A number of internationally acclaimed artists, academics and journalists were at The Model to participate in a symposium exploring the cultural legacy of the Yeats brothers and the impact their lives and work had on cultural identity in Ireland.
The symposium entitled ‘The Outsider: Sectarianism and Identity in Ireland Today’ took place at The Model on Saturday, 11 September.
Listen to audio recordings of the symposium here.
The Outsider: Sectarianism and Identity in Ireland Todayby TheModel
It was organised as part of the Yeatsian Legacy Project, which has seen The Model partner with Sligo Arts Service and IT Sligo on a year-long visual art and literary project, using the cultural heritage of the Yeats brothers as the cornerstone for a broader debate on shared ideas of identity and culture. The project was supported by the PEACE III Programme, managed for the Special EU Programmes Body by Sligo County Council on behalf of Sligo Peace and Reconciliation Partnership Committee.
In his keynote address, artist Brian O’Doherty spoke about Jack B. Yeats’ status as a member of the Ascendancy class who identified with the Nationalist masses.
“A republican urge suggested Yeats’ career rhyme with the national character or a version of it: romantic, imaginative, humorous, passionate, verbal, poetic, impulsive, nostalgic, sentimental, eloquent, elusive, quick,” he said. “It was attractive to think of Jack Yeats’ work which many of these qualities describe as representing ourselves. It projects a flattering image of us as imaginative outsiders.”
Brian O’Doherty also quoted a man he had encountered in Sligo last week, who told him that “giving in to sectarian hatred and resentment is where you drink the poison but you hope the other man dies”.
Brian O’Doherty, during the panel discussion commented on the power of art. Can it effect real change? He doubted the power of a painting or more traditional art forms as a form of political action. La Guernica by Picasso was discussed in the context of this discussion, which was debated amongst the speakers and on the floor. Brian O’Doherty felt his action around changing his own identity to Patrick Ireland for 38 years, was, by far, his most political art action.

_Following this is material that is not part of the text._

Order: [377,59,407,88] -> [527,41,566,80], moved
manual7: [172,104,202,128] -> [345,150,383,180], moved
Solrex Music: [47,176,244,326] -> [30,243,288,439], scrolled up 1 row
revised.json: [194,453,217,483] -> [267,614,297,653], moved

In response to Duncan Campbell’s film Bernadette, which was screened in the afternoon, Francis McKee commented on how Bernadette was depicted by the media at the time. The press homed in on Bernadette’s youthful and photogenic nature. Filmed in black and white, the press seemed to bring out a Brigit Bardot-esque quality in Bernadette, thus contributing to the ‘aestheticisation’ of Bernadette and in turn the Northern Irish Struggle. Comments from the floor suggested that Bernadette appeared to be lionessed in Duncan’s film, questioning whether this was deliberate or because the film or only extracts from the film were shown to the viewer on Saturday. There was quite a considerable debate around the film and Bernadette as an iconic figure in the NI political struggle.

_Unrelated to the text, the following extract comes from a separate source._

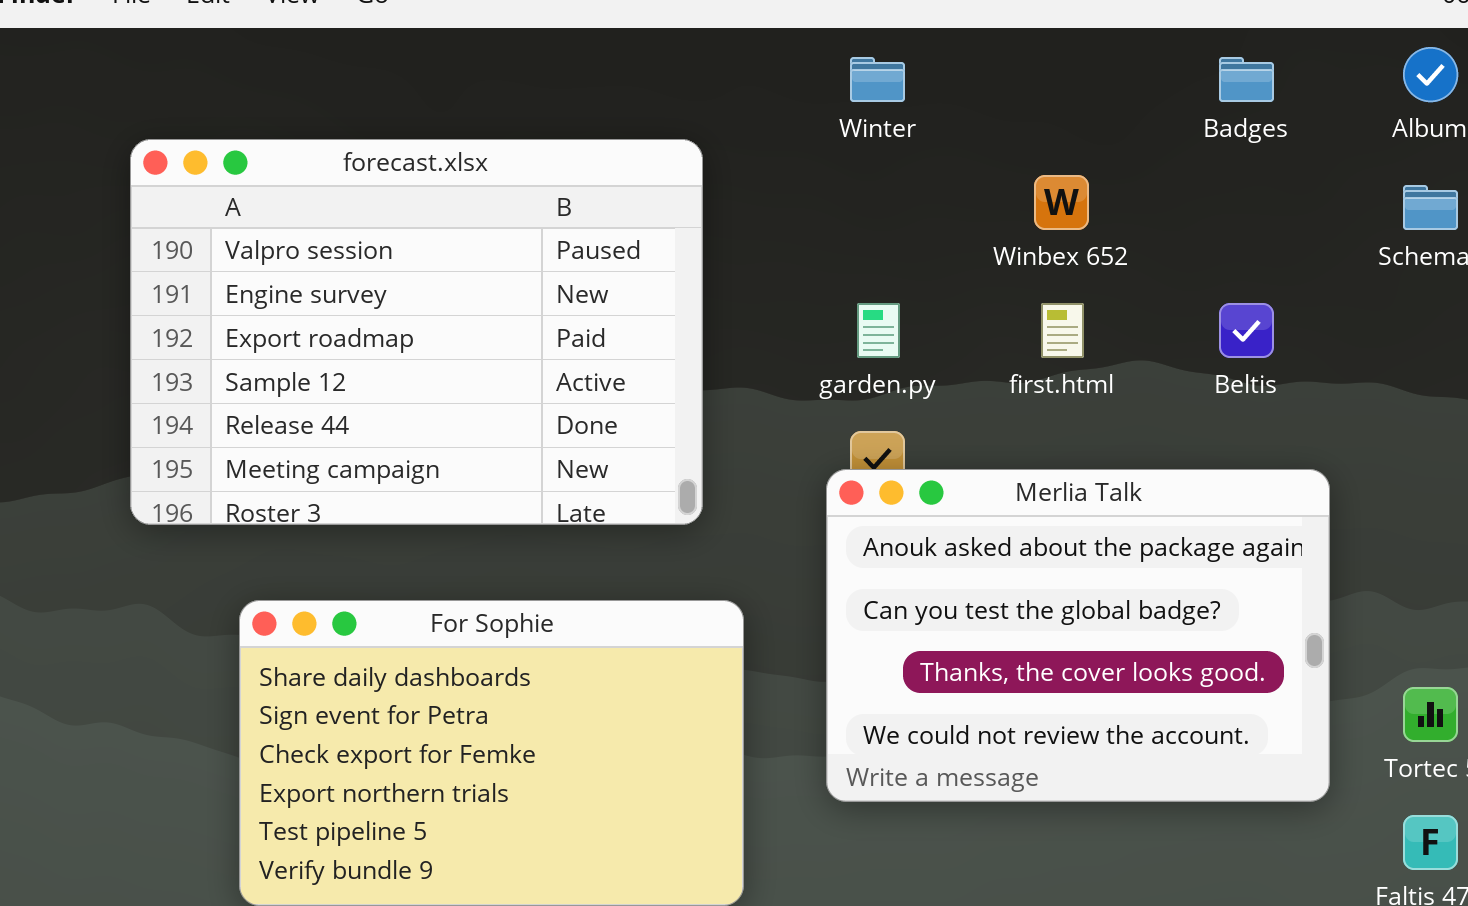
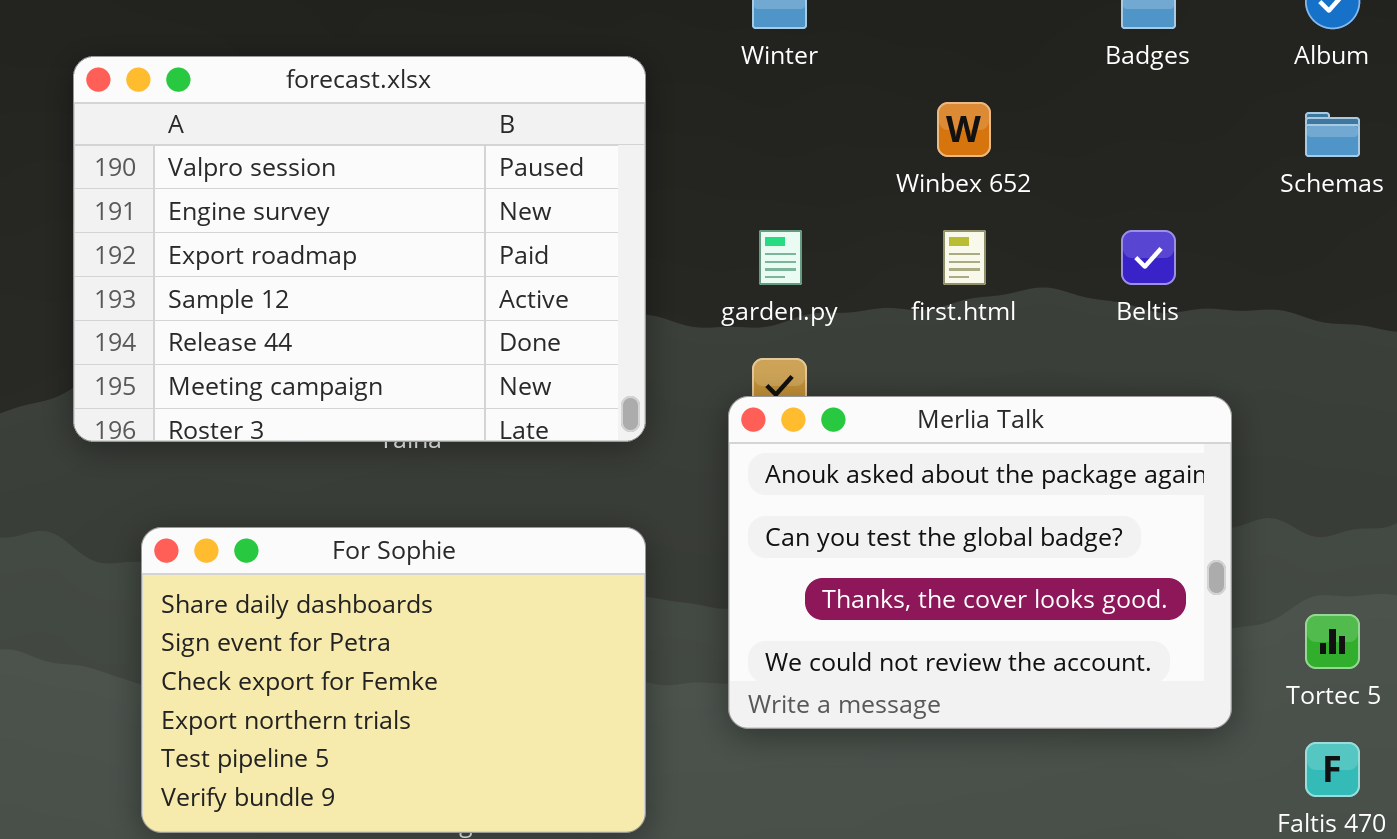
forecast.xlsx: [130,139,703,525] -> [73,56,646,442], moved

In his input, Dr. Mike Cronin, said working-class Protestants had been largely “written out” of Irish history. According to Dr. Cronin, we have a “parlour image” of Protestant members of the Ascendancy “ambling around the Big Houses, painting pictures, writing poetry and dreaming of cultural revival”.
The Protestant Ascendancy including the Yeats brothers had made strides to capture traditional Irish culture through their explorations of the west, he said, and this “traditional” culture became “the official imagery of the State under Cumann na nGaedheal” in the wake of the Civil War.
Noting the sharp decline in the Protestant population in the last century, Dr. Cronin said he believed the 1937 Constitution was “sectarian”, with its special position for the Catholic Church, and seemed to suggest that Protestants were not welcome in Ireland.
In her input, Susan McKay spoke about her experience of being an outsider in Sligo early in her career, while Duncan Campbell recounted how a number of his films such as ‘Bernadette’, which tells the story of Bernadette Devlin’s election to Westminster at the age of 21 aimed to capture the truth behind “mythic” events and personalities.